As things stand, Muslims are returning to the north without expecting much from anyone, simply in the hope of restarting their lives from scratch and co-existing once again with their Tamil brothers and sisters. As the presidential campaign heated up, the Muslim political leadership, as usual, placed the northern Muslims’ right to return on their agenda in the hopes of political gain. (Sri Lanka Muslim Congress leader Rauff Hakeem unconditionally supports opposition candidate Sarath Fonseka, while Rishad Badiudeen is a strong supporter of President Rajapakse.) But none has yet stressed the importance of this community’s right to return in parallel with the other displaced communities.
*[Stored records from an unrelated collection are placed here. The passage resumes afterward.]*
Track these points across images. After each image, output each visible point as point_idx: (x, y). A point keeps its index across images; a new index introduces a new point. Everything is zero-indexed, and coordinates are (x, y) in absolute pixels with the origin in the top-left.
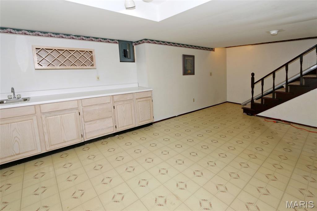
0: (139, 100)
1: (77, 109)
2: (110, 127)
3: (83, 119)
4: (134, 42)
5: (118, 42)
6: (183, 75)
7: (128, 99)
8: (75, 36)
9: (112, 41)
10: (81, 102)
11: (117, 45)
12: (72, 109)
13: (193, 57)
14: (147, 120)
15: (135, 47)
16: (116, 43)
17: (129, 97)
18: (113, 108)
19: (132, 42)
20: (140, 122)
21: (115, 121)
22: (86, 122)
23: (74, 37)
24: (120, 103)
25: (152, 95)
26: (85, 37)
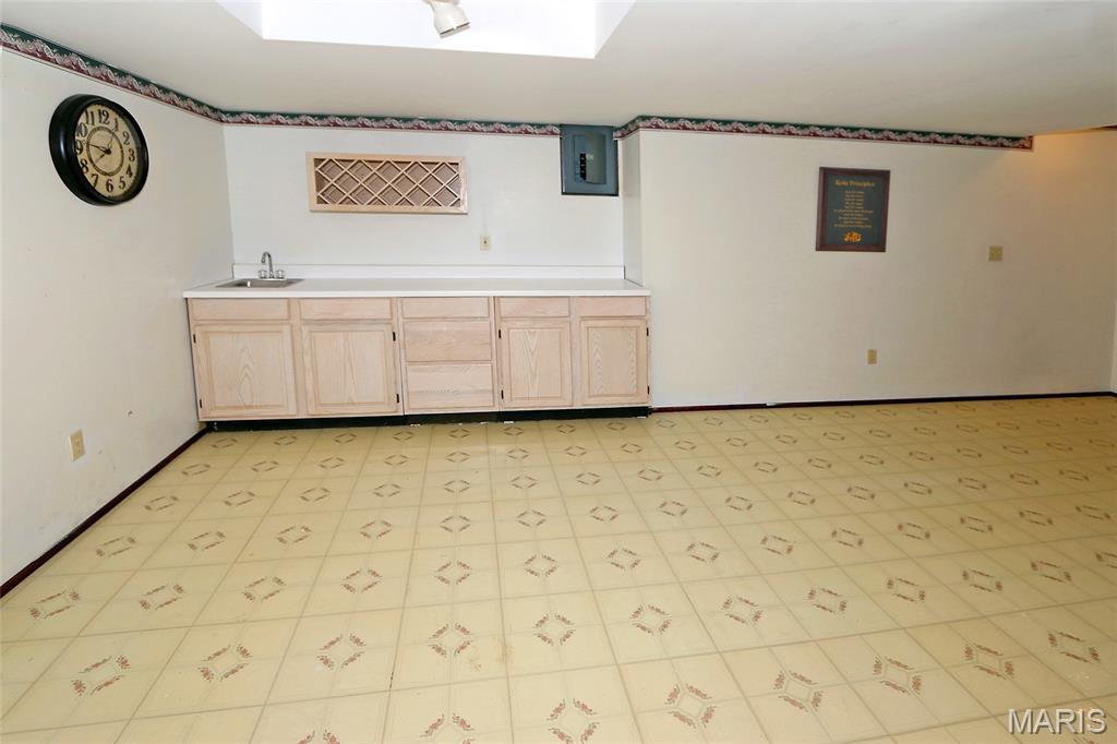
0: (591, 323)
1: (388, 322)
2: (483, 391)
3: (402, 351)
4: (619, 129)
5: (557, 130)
6: (817, 249)
7: (550, 313)
8: (425, 120)
9: (540, 128)
10: (399, 304)
11: (557, 140)
12: (374, 321)
13: (884, 176)
14: (621, 395)
15: (620, 143)
16: (553, 133)
17: (552, 310)
18: (494, 336)
19: (612, 129)
20: (590, 397)
21: (498, 375)
22: (412, 363)
23: (424, 125)
24: (519, 324)
25: (647, 311)
26: (452, 122)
For their part, the northern Muslims who have returned have advanced few demands, apart from modest ones for equal treatment, access to their lands, basic livelihood activities and swift clearance of landmines. However, even their simple demand of opening the Mannar-Puttalam road – which would facilitate their return, cut in half the four-hour journey, and help them market their produce – is not being met. There is speculation among the northern Muslims that the government is keeping this road closed deliberately, in order to move Sinhalese from the border villages into traditionally Muslim villages.
It should be noted that those Muslims that have decided to return have given up their IDP registration in Puttalam, which automatically terminates their entitlement for a monthly food subsidy. Their willingness to give up many years of living in one, by-now familiar, place clearly shows their desperation to get back and stand on their feet after two decades of humiliation and dependent living. It is also imperative to recognise that evicted Muslims have the right to reclaim their properties and livelihood opportunities in their native places, irrespective of whether their families choose to continue to live elsewhere. At the moment, however, there seems to be a collective resistance from every angle to stop their homecoming – a situation that will only set in place further communal strife between the Muslims and Tamils of northern Sri Lanka.
~ Shreen Saroor is an activist who works with war-affected women in the Sri Lankan north.